Aim of the task:
Can you rewrite everything from the start of the records through the line containing "96L158 97L159 105L156" as a JSON list of strings, with one string per line and no blank lines?

Entries:
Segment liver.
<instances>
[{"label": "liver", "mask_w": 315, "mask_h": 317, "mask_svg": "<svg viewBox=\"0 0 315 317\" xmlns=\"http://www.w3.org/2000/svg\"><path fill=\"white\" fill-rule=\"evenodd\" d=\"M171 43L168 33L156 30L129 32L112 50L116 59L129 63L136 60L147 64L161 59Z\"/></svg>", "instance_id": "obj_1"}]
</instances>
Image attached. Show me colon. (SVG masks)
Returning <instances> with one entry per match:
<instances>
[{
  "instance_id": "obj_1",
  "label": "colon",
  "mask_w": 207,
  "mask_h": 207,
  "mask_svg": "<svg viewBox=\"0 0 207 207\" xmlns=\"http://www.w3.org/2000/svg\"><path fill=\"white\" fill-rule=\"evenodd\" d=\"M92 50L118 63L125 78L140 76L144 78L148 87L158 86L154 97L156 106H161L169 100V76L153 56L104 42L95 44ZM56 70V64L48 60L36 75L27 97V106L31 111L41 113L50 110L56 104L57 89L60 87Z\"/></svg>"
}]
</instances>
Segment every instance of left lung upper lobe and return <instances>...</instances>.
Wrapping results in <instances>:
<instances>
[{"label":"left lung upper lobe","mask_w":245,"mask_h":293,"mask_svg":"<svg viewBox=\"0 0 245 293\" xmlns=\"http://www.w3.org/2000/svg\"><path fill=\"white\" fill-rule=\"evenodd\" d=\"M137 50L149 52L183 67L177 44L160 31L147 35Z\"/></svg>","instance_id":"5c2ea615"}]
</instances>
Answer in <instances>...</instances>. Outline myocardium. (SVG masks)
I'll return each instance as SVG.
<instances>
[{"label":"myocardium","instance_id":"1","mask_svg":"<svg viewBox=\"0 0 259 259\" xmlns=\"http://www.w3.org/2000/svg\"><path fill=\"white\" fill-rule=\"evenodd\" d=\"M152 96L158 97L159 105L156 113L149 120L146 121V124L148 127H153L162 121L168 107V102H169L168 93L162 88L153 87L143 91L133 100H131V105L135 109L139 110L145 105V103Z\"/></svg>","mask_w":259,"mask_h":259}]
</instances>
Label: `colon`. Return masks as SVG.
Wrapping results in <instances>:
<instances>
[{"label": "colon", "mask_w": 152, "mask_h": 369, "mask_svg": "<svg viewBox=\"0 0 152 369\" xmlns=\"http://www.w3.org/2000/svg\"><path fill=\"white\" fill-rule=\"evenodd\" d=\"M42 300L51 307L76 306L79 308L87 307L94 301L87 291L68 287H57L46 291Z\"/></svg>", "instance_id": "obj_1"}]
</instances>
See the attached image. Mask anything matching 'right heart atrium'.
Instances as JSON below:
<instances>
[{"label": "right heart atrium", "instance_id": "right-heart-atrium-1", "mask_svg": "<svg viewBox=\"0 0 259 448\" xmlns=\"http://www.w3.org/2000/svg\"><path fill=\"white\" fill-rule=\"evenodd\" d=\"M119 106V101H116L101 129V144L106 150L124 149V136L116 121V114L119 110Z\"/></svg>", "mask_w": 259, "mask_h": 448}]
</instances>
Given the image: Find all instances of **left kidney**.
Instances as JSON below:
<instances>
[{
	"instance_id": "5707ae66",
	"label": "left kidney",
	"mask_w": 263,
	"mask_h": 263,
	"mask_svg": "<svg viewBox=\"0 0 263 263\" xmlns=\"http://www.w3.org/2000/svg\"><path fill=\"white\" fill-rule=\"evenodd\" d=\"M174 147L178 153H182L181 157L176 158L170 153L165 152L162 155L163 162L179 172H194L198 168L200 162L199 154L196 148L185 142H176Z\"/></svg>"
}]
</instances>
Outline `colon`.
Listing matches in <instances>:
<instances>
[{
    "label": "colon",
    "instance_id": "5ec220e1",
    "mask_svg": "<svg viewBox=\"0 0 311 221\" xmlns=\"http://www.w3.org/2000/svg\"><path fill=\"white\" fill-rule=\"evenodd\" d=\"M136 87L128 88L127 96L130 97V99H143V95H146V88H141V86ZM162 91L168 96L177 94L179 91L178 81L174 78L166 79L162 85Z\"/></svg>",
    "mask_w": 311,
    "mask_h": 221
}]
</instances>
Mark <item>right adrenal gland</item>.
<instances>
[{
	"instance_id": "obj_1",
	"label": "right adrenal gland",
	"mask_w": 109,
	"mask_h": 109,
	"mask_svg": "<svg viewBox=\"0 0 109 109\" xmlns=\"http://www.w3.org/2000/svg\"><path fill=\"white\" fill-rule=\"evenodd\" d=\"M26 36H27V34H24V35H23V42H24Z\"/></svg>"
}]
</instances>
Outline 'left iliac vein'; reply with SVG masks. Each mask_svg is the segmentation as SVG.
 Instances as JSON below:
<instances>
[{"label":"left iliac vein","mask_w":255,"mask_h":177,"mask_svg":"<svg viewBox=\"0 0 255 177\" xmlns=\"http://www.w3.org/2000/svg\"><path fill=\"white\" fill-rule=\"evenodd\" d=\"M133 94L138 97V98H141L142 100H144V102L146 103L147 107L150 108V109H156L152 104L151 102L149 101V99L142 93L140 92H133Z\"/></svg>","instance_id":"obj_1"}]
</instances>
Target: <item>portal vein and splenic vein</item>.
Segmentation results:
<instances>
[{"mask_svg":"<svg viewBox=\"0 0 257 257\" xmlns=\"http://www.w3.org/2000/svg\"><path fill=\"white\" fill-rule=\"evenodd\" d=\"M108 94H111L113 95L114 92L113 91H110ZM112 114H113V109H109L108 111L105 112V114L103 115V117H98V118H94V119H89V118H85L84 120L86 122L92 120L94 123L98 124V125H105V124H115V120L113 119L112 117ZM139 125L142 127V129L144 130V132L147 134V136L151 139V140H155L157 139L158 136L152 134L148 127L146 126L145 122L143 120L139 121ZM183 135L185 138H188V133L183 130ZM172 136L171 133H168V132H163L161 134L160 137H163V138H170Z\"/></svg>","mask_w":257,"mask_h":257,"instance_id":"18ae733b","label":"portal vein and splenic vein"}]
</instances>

Exercise result:
[
  "Segment liver.",
  "<instances>",
  "[{\"label\": \"liver\", \"mask_w\": 315, \"mask_h\": 317, \"mask_svg\": \"<svg viewBox=\\\"0 0 315 317\\\" xmlns=\\\"http://www.w3.org/2000/svg\\\"><path fill=\\\"white\\\" fill-rule=\\\"evenodd\\\" d=\\\"M171 43L168 33L156 30L129 32L112 50L116 59L129 63L136 60L147 64L161 59Z\\\"/></svg>\", \"instance_id\": \"obj_1\"}]",
  "</instances>",
  "Image attached. Show me colon. (SVG masks)",
  "Returning <instances> with one entry per match:",
  "<instances>",
  "[{",
  "  \"instance_id\": \"obj_1\",",
  "  \"label\": \"colon\",",
  "  \"mask_w\": 207,",
  "  \"mask_h\": 207,",
  "  \"mask_svg\": \"<svg viewBox=\\\"0 0 207 207\\\" xmlns=\\\"http://www.w3.org/2000/svg\\\"><path fill=\\\"white\\\" fill-rule=\\\"evenodd\\\" d=\\\"M92 50L118 63L125 78L140 76L144 78L148 87L158 86L154 97L156 106H161L169 100V76L153 56L104 42L95 44ZM56 70V64L48 60L36 75L27 97V106L31 111L41 113L50 110L56 104L57 89L60 87Z\\\"/></svg>\"",
  "}]",
  "</instances>",
  "Segment every instance of left lung upper lobe and return <instances>...</instances>.",
  "Wrapping results in <instances>:",
  "<instances>",
  "[{\"label\":\"left lung upper lobe\",\"mask_w\":245,\"mask_h\":293,\"mask_svg\":\"<svg viewBox=\\\"0 0 245 293\\\" xmlns=\\\"http://www.w3.org/2000/svg\\\"><path fill=\\\"white\\\" fill-rule=\\\"evenodd\\\" d=\\\"M137 50L149 52L183 67L177 44L160 31L147 35Z\\\"/></svg>\",\"instance_id\":\"5c2ea615\"}]",
  "</instances>",
  "Answer in <instances>...</instances>. Outline myocardium. (SVG masks)",
  "I'll return each instance as SVG.",
  "<instances>",
  "[{\"label\":\"myocardium\",\"instance_id\":\"1\",\"mask_svg\":\"<svg viewBox=\\\"0 0 259 259\\\" xmlns=\\\"http://www.w3.org/2000/svg\\\"><path fill=\\\"white\\\" fill-rule=\\\"evenodd\\\" d=\\\"M152 96L158 97L159 105L156 113L149 120L146 121V124L148 127H153L162 121L168 107V102H169L168 93L162 88L153 87L143 91L133 100H131V105L135 109L139 110L145 105V103Z\\\"/></svg>\",\"mask_w\":259,\"mask_h\":259}]"
]